Methods: Retrospective,monocentric,cross-sectionalstudy including patients with RA who initiated MTX as first-line therapy during the last 2 years according to one of the following 2 strategies: a "conventional" strategy (CS) defined by an initiation of oral MTX at a dose of 10-15 mg/week or an "aggressive" strategy (AS), defined by an initiation of subcutaneous (SC) MTX at a dose of 15 mg/week SC or >15 mg/week either orally or SC. Each strategy allowed the possibility to increase the doses and/or switch to the SC route at 3 months. Efficacy was assessed at 3 and 6 months using the DAS28-CRP. The tolerance of each strategy was also assessed at month 3 and 6.

Results: We included 101 patients (85 women) with a mean age of 55±12 years and disease duration of 5±6 months. The frequency of rheumatoid factors, anti-CCP antibodies and erosions was 83%, 81% and 38% respectively. 61 patients initiated MTX according to the CS, with an increase of dose and/or a switch to the SC route at 3 months for 31 patients, and 40 patients started treatment according to the AS, with an increase of dose and/or switch to the SC route at 3 months for 14 patients.
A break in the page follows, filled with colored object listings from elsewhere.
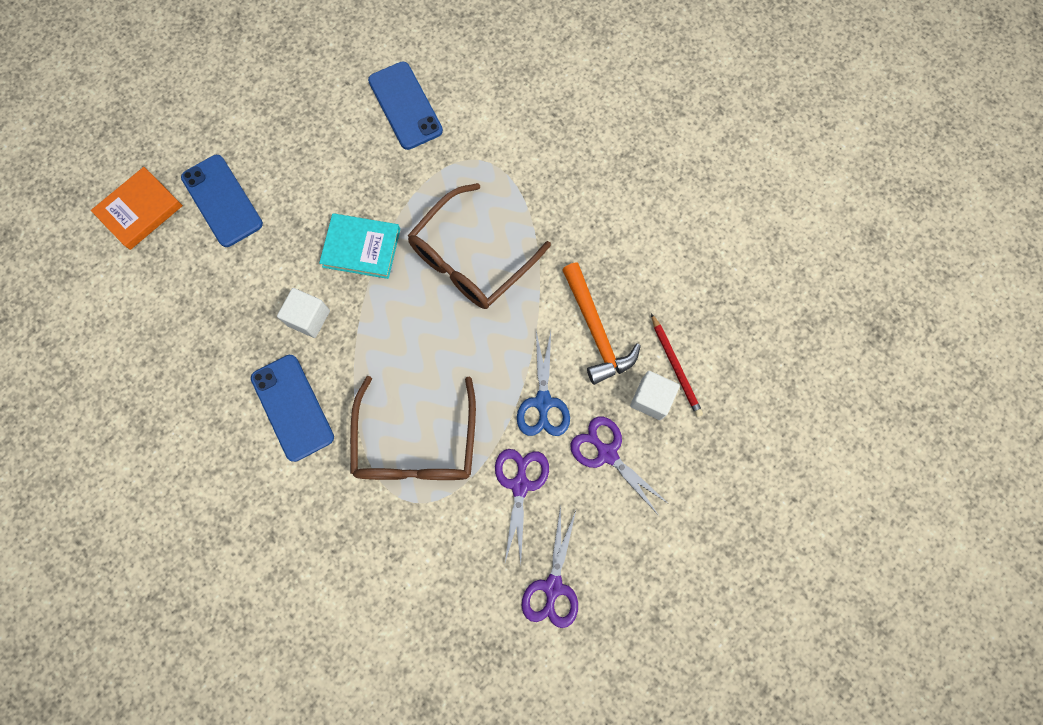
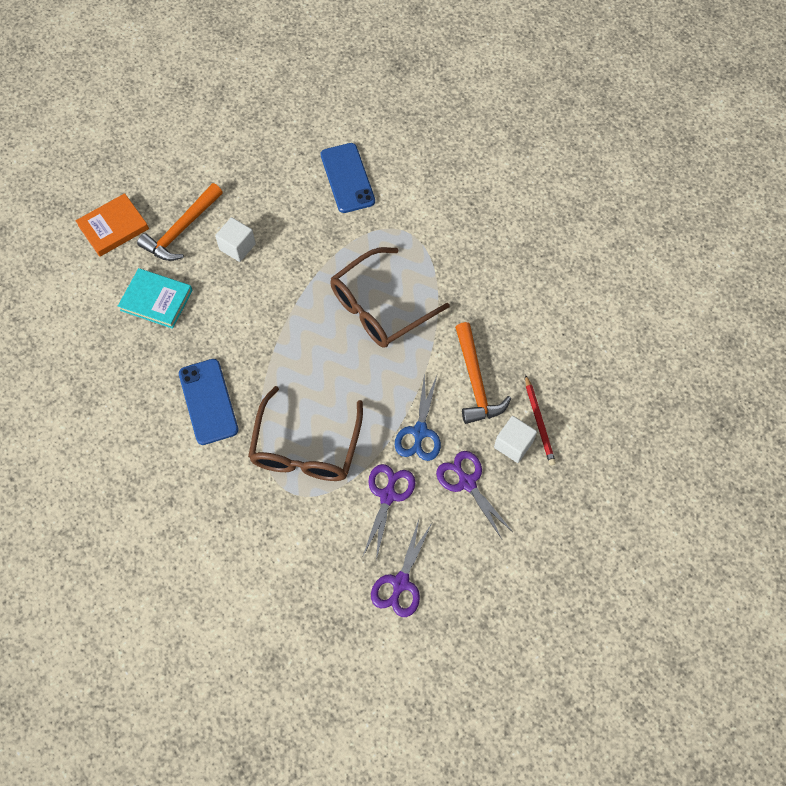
camera: 10 degrees right, 10 degrees down
(222, 201) = (182, 230): blue phone -> orange hammer
(309, 318) = (235, 333): white cube -> white cube (237, 247)
(361, 248) = (289, 284): turquoise book -> turquoise book (156, 300)

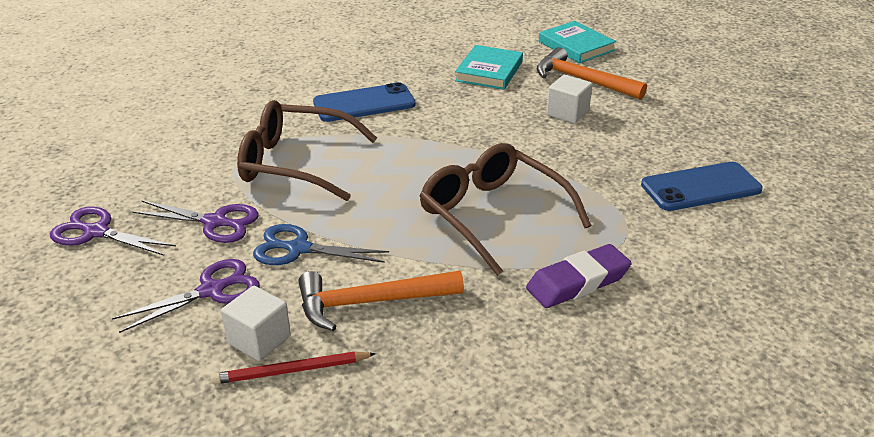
camera: 90 degrees right, 30 degrees down
(113, 227) = (576, 46): orange book -> turquoise book
(451, 263) = (578, 282): none -> purple eraser

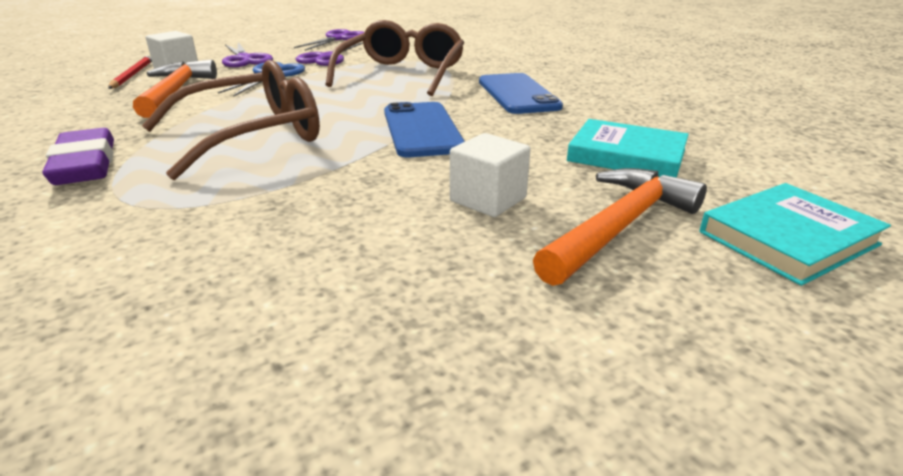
camera: 95 degrees right, 5 degrees down
(701, 187) = (178, 292): blue phone -> blue phone (422, 130)

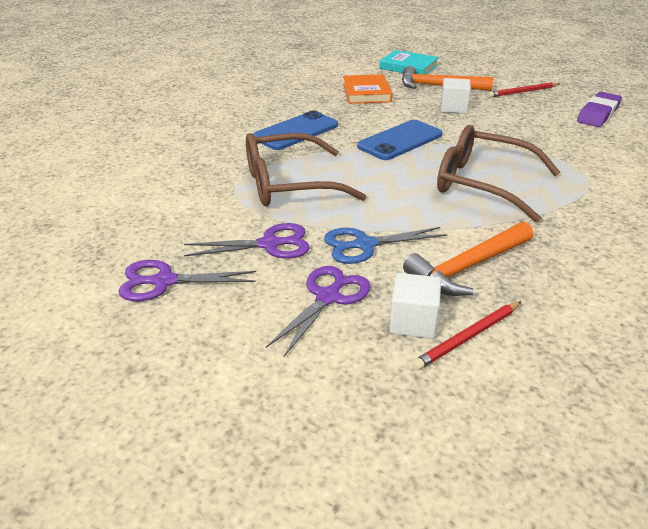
camera: 120 degrees left, 5 degrees up
(85, 165) = (592, 211): purple eraser -> purple eraser (598, 114)
(494, 330) = (522, 92): none -> red pencil
(627, 155) = (366, 93): turquoise book -> orange book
There was no difference between these 2 groups in terms of age, gender, disease duration, antibody status, frequency of bone erosions, body mass index, comorbidities and disease activity at baseline. Efficacy at 3 months was significantly higher with the AS (reduction of the DAS28-CRP from 4.34±0.91 to 2.39±0.75, mean difference of 1.95±1.21, p< 0.001) compared to the CS (reduction of the DAS28-CRP from 4.09±0.62 to 2.88±0.73, mean difference of 1.21±0.90, p=0.12) (Figure 1). The improvement of tender/swollen joint counts, patient global assessment and CRP levels was also significantly more important at 3 months with the AS (Table 1). At 6 months, although the DAS28-CRP was similar in the 2 groups (Figure 1), less patients from the AS subgroup required an escalation to a targeted biologic/synthetic therapy compared to the CS (12/40, 30% vs. 29/61, 48%, p=0.073). The frequency of digestive side effects at 3 months was significantly lower in the AS (3/40, 7,5% vs. 16/61, 26%, p=0.021). The frequency of hepatic cytolysis at 3 month was higher in the AS (4/40, 10% vs. 1/61,1,6%, p=0.057). The frequency of asthenia at 3 months was similar in both groups (7/4, 18% vs. 6/61, 10%, p=0.25). Only one infection was observed in the CS and no hematological side effect was recorded. At 6 months, the cumulative incidence of side effects was 23% with the AS compared to 46% with the CS (p=0.015). Only one treatment discontinuation was noted in the AS subgroup vs. 9 in the CS subgroup (p=0.042).

Conclusion: This study suggests that it is possible to use a more aggressive initiation strategy of MTX in RA in routine clinical practice. This strategy allows to obtain an earlier clinical response and it is associated with a better tolerance than the conventional strategy. These results need to be confirmed in prospective studies.






P. Vidal-Montal: None; A. Combier: None; A. STEELANDT: None; M. THOMAS: None; J. Narvaez: None; J. Nolla: None; Y. ALLANORE: AbbVie/Abbott, 2, Alpine Immunoscience, 5, AstraZeneca, 2, Bayer, 2, Boehringer-Ingelheim, 2, Janssen, 2, Medsenic, 2, 5, Mylan, 2, OSE Immunotherapeutics, 5, Prometeus, 2, Roche, 2, Sanofi, 2; J. AVOUAC: AbbVie, 1, 2, 4, 6, BMS, 4, 5, 6, Fresenius Kabi, 4, 5, Galapagos, 1, 2, 4, 6, Lilly, 6, Novartis, 5, 6, Pfizer, 5, 6, Sanofi, 4, 6.